House wants colleges to make sex offenders on campus public


Bill would also require schools to report more fire-safety information





WASHINGTON, D.C. -- Schools with information regarding registered sex offenders present on their campuses will be required to make that information available to students if the Senate approves a bill passed unanimously by the House in July.

If the federal bill becomes law, beginning in 2001 campus police departments will have to make available the same kind of sex offender registry information as local law enforcement would.
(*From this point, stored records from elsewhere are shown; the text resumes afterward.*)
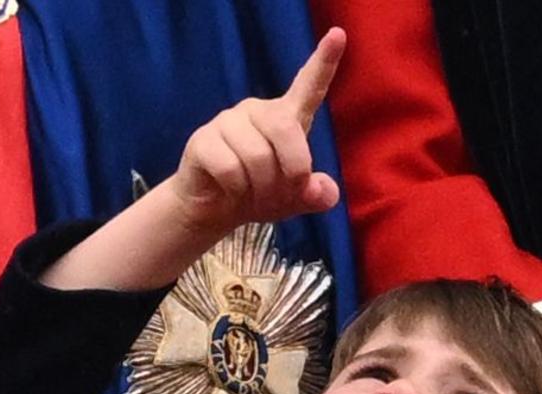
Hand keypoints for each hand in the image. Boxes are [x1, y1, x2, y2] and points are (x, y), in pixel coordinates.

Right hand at [41, 28, 345, 291]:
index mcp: (286, 118)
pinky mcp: (202, 140)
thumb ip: (318, 195)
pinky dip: (236, 191)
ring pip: (257, 156)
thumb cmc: (260, 194)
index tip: (339, 35)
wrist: (214, 210)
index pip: (308, 86)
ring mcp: (227, 122)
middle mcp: (257, 111)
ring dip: (261, 188)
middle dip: (292, 171)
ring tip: (252, 194)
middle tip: (282, 194)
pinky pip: (231, 169)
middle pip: (286, 129)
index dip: (324, 62)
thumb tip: (320, 191)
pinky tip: (229, 190)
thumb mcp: (296, 199)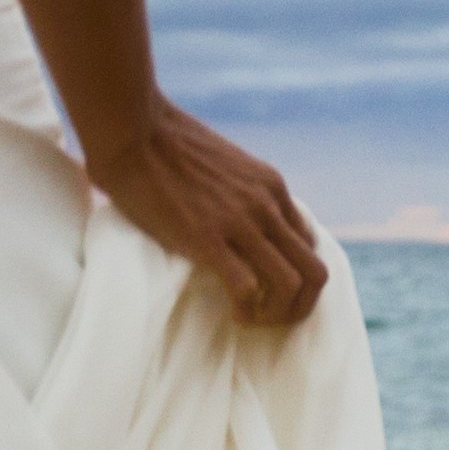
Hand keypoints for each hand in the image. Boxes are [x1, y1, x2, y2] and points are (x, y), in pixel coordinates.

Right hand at [85, 104, 326, 327]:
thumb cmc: (163, 145)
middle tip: (272, 316)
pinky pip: (248, 289)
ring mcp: (241, 222)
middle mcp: (266, 205)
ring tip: (252, 319)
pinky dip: (246, 312)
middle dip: (301, 305)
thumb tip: (229, 211)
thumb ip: (238, 188)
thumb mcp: (222, 162)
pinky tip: (232, 313)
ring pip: (292, 285)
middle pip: (315, 271)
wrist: (133, 131)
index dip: (295, 272)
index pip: (309, 242)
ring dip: (277, 314)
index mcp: (271, 185)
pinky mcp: (209, 239)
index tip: (269, 286)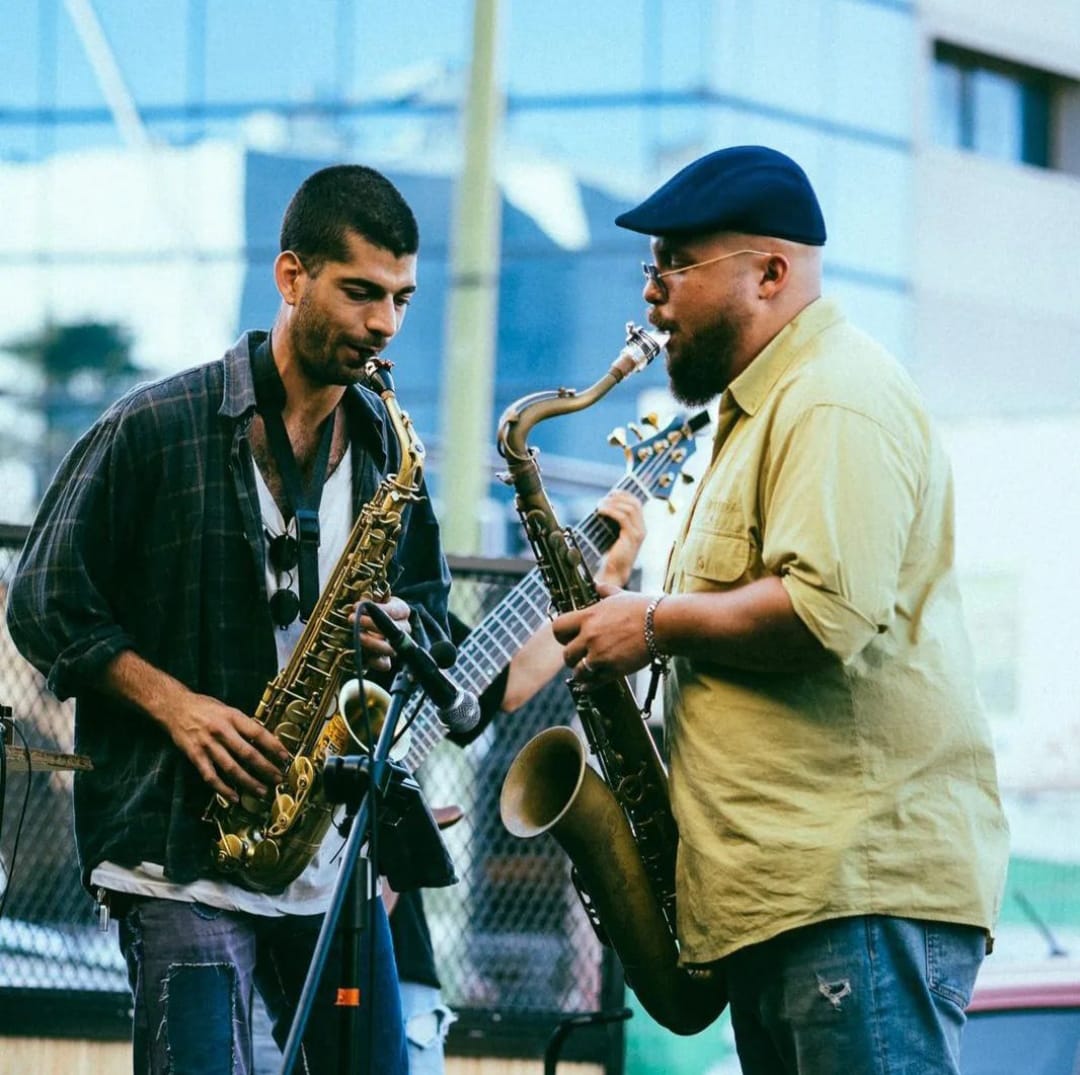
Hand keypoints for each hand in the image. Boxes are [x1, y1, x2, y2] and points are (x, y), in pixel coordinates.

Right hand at [160, 691, 289, 803]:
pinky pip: (211, 776)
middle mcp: (221, 731)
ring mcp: (207, 745)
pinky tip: (234, 797)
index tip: (285, 757)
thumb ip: (243, 724)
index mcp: (232, 716)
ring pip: (231, 768)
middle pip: (247, 753)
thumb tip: (264, 739)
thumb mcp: (227, 709)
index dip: (273, 746)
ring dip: (248, 782)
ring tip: (262, 791)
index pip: (258, 733)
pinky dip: (223, 788)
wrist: (174, 706)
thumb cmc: (205, 707)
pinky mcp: (195, 756)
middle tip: (278, 778)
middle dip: (265, 768)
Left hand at [350, 595, 412, 672]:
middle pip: (393, 630)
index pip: (394, 611)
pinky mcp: (387, 659)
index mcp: (402, 611)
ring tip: (356, 635)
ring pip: (389, 648)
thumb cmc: (373, 606)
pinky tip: (363, 655)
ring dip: (371, 642)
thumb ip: (369, 597)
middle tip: (352, 618)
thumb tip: (364, 598)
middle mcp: (403, 629)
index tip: (360, 605)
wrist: (374, 620)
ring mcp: (396, 645)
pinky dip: (374, 661)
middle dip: (371, 624)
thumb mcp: (372, 598)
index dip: (378, 609)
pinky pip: (385, 665)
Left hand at [552, 588, 652, 683]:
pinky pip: (592, 683)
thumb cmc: (643, 608)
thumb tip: (597, 584)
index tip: (568, 637)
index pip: (558, 628)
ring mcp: (600, 655)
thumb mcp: (619, 595)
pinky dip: (589, 685)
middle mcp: (590, 637)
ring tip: (588, 670)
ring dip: (581, 672)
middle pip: (566, 654)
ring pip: (578, 671)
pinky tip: (590, 684)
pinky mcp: (613, 670)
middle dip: (572, 656)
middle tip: (580, 655)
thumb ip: (604, 590)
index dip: (562, 635)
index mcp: (588, 617)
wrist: (663, 624)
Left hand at [594, 491, 646, 587]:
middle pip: (635, 503)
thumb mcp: (615, 534)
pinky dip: (611, 511)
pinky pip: (622, 517)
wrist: (614, 572)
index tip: (612, 492)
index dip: (625, 495)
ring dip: (613, 503)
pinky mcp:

Schools will be required to provide a written policy assuring that they will acknowledge the registered sex offenders on campus as well as stating what information will be available, how students and faculty can access it and when the information will be updated.
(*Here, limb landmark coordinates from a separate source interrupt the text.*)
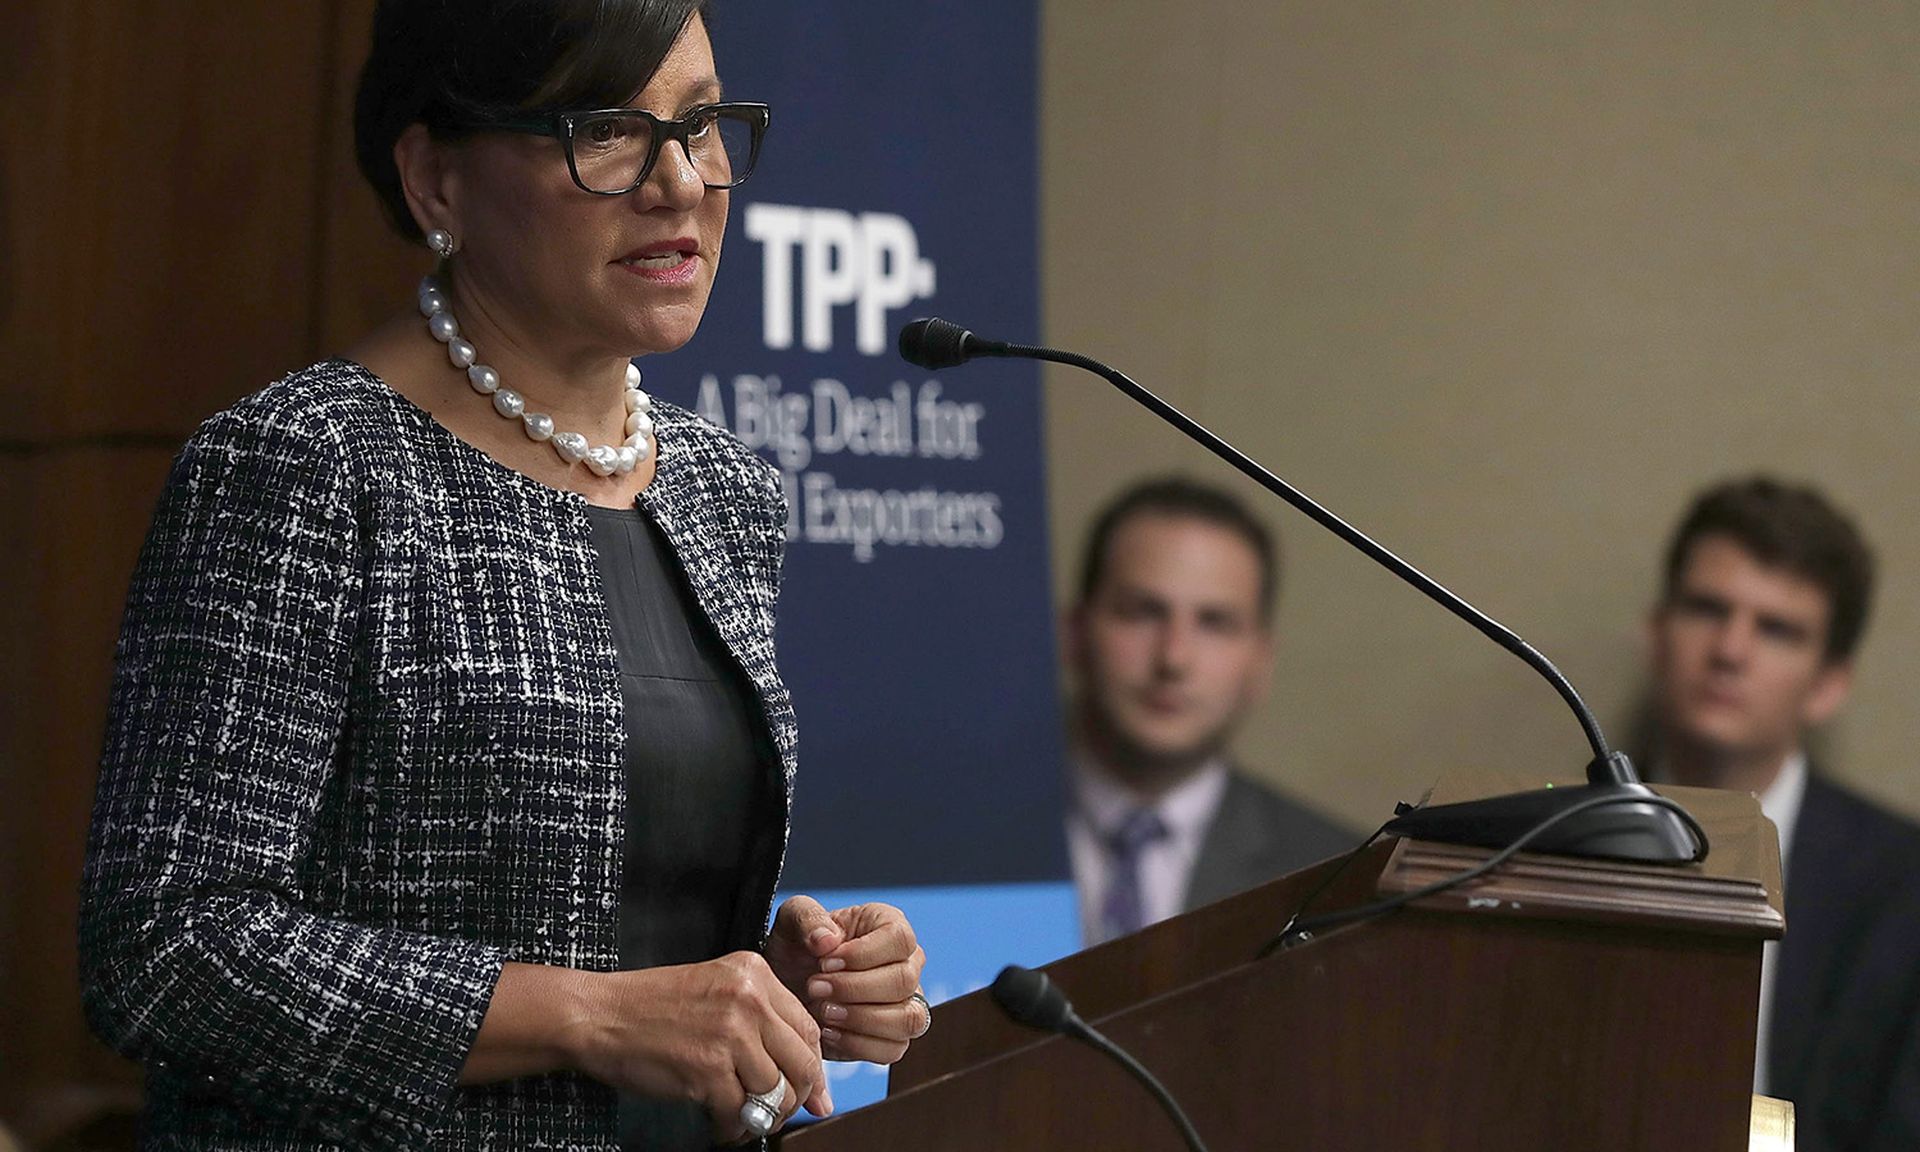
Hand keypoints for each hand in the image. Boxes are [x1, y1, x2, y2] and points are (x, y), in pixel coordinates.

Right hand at [567, 952, 830, 1140]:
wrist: (600, 1015)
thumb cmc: (654, 1005)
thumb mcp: (717, 988)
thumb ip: (763, 1020)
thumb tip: (811, 1079)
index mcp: (755, 973)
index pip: (808, 1027)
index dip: (812, 1066)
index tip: (811, 1090)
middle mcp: (749, 1000)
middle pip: (802, 1062)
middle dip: (796, 1097)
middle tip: (778, 1112)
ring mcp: (730, 1035)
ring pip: (775, 1092)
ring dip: (763, 1116)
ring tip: (742, 1119)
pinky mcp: (707, 1071)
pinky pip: (741, 1113)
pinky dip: (733, 1128)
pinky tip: (719, 1124)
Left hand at [767, 896, 927, 1064]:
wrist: (787, 987)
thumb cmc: (797, 948)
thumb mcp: (792, 921)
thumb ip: (808, 919)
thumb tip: (827, 941)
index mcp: (890, 925)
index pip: (899, 939)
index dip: (862, 955)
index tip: (824, 963)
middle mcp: (908, 964)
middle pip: (903, 981)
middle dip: (853, 989)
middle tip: (814, 989)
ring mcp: (907, 1003)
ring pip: (907, 1019)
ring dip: (859, 1019)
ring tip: (823, 1012)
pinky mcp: (894, 1037)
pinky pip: (892, 1049)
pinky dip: (857, 1044)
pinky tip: (828, 1032)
Although critics of the bill fear that colleges would have difficulty implementing such a law, advocates such as Daniel Carter, vice president of Security on Campus, say that is not the case.
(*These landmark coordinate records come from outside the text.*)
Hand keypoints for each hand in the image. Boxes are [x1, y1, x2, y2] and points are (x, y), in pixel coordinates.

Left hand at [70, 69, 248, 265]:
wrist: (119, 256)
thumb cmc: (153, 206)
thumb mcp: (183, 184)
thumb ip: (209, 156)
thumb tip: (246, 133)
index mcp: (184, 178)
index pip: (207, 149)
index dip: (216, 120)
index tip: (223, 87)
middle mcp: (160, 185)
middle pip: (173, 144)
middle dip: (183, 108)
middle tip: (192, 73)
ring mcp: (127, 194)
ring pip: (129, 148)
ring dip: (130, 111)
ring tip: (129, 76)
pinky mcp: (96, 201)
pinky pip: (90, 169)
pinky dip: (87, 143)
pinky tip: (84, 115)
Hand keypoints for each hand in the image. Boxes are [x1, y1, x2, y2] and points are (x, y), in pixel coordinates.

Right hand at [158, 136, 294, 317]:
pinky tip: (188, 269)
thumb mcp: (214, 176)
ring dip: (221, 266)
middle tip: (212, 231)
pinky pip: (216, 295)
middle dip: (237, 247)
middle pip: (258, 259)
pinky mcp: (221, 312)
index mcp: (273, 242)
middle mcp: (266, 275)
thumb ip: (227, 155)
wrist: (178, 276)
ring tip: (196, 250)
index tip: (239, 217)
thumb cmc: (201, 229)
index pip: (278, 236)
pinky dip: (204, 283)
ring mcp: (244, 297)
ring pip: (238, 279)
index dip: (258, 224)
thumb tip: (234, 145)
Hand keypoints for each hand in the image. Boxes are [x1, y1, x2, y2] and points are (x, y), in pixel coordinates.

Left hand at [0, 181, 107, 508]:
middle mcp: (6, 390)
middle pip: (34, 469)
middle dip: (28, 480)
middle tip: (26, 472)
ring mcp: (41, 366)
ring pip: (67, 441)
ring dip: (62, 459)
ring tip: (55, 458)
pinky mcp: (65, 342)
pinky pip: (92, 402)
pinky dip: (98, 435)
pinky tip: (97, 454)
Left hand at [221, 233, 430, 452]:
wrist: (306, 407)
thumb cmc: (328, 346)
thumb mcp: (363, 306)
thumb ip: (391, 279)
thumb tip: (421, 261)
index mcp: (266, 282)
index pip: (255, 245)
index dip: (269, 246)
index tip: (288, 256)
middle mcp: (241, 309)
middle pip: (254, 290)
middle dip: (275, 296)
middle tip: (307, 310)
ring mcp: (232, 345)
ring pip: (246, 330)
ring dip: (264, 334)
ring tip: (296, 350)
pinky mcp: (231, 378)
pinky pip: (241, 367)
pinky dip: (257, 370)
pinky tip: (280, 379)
"There's been some misunderstanding about what it would do," Carter said. "Because lobbyists don't want another provision for reporting, they're trying to make it seem like it's a lot of work."

Carter said the process for dissemination of the information is actually a simple one in which the school can distribute the information to students in the same format as it is distributed to them by the states.

"I want to make it clear that where this information is made available to them by the state, then they have to make that information available to the students," Carter said.

In addition to the requirement that information about sex offenders employed by or enrolled at the school be included in its annual security disclosures, stipulations that schools report more fire safety information, publish policies regarding missing students and clarify the categorization of residence hall crimes are also included among the provisions of HR 4504, an amendment to the Higher Education Act.

The measure, which is now before the Senate Committee on Health, Education, Labor and Pensions for consideration, also requires campuses to reveal information regarding their fire-safety equipment and regulations and provide statistics on incidents of fires and false alarms as well as the deaths, injuries and damages caused by those incidents.

Additionally, universities would have to submit a report by July 2002 analyzing their fire safety systems and standards with recommendations for bringing all buildings that fall below those standards into compliance.

A missing students portion of the bill would ensure that universities provide a policy for notification to parents and law enforcement regarding missing students.

HR 4504 also seeks to reconfigure the geographic breakdown of campus crime statistics so that residence hall crimes are reported in only one category, not two, as is the case with the current method of calculation.

Carter said crimes committed in residence halls are now reported twice, in both the general campus category and on-campus housing column. He said this manner of reporting can lead to confusion about where crimes are being committed.

"We sought a minor technical change that would make each of the four geographic columns mutually exclusive," Carter said. "We believe that retains the benefit of students knowing where the crimes are happening but makes it much more clear."